Recorded data
Content starts
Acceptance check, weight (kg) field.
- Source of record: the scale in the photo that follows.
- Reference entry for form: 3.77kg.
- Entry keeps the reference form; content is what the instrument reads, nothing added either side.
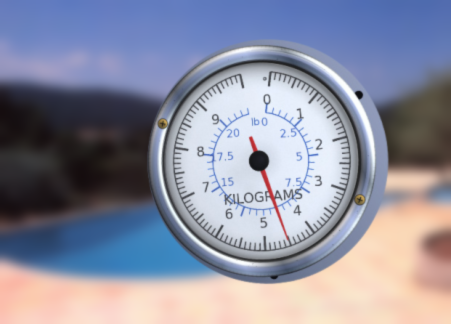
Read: 4.5kg
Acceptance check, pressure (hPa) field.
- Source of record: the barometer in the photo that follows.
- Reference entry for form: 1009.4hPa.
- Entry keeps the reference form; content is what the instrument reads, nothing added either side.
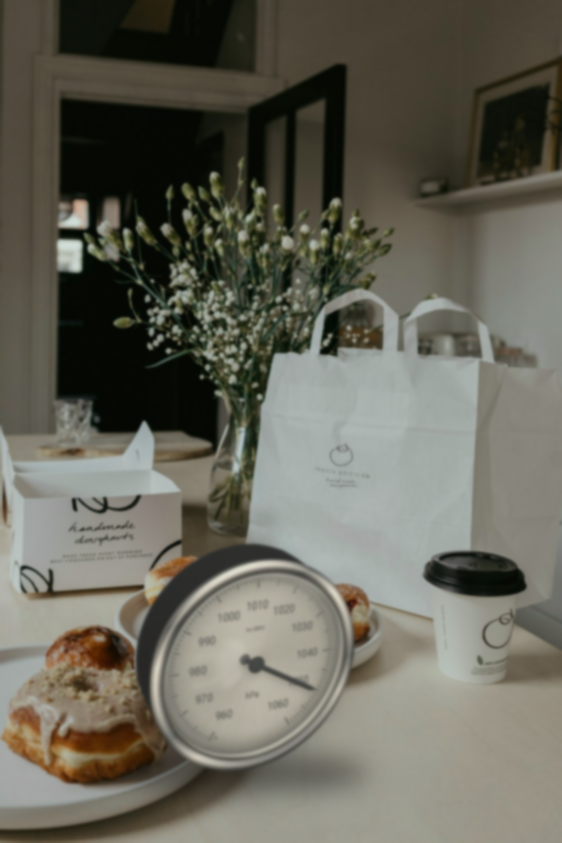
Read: 1050hPa
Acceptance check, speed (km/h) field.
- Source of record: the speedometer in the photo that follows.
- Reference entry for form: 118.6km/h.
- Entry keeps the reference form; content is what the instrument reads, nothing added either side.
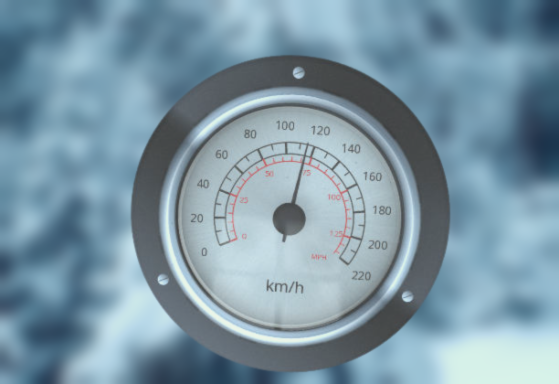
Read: 115km/h
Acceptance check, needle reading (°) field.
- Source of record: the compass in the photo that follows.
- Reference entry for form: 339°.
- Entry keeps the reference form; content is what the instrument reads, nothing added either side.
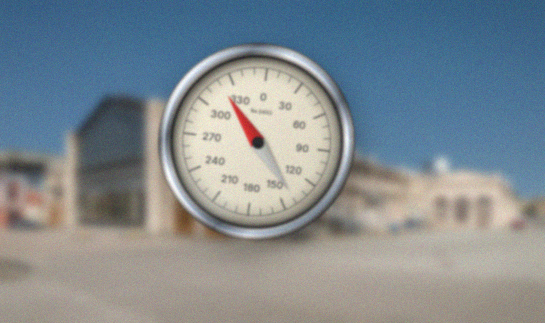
Content ends
--- DIRECTIONS ---
Recast all of the data above as a numbered list with one line per entry, skipping blank lines. Leave the pictures out.

--- EXPECTED OUTPUT ---
1. Acceptance check, weight (kg) field.
2. - Source of record: the scale in the photo that follows.
3. - Reference entry for form: 3.77kg.
4. - Entry keeps the reference form; content is what the instrument reads, nothing added either side.
5. Read: 4.5kg
6. Acceptance check, pressure (hPa) field.
7. - Source of record: the barometer in the photo that follows.
8. - Reference entry for form: 1009.4hPa.
9. - Entry keeps the reference form; content is what the instrument reads, nothing added either side.
10. Read: 1050hPa
11. Acceptance check, speed (km/h) field.
12. - Source of record: the speedometer in the photo that follows.
13. - Reference entry for form: 118.6km/h.
14. - Entry keeps the reference form; content is what the instrument reads, nothing added either side.
15. Read: 115km/h
16. Acceptance check, needle reading (°) field.
17. - Source of record: the compass in the photo that follows.
18. - Reference entry for form: 339°.
19. - Entry keeps the reference form; content is what the instrument reads, nothing added either side.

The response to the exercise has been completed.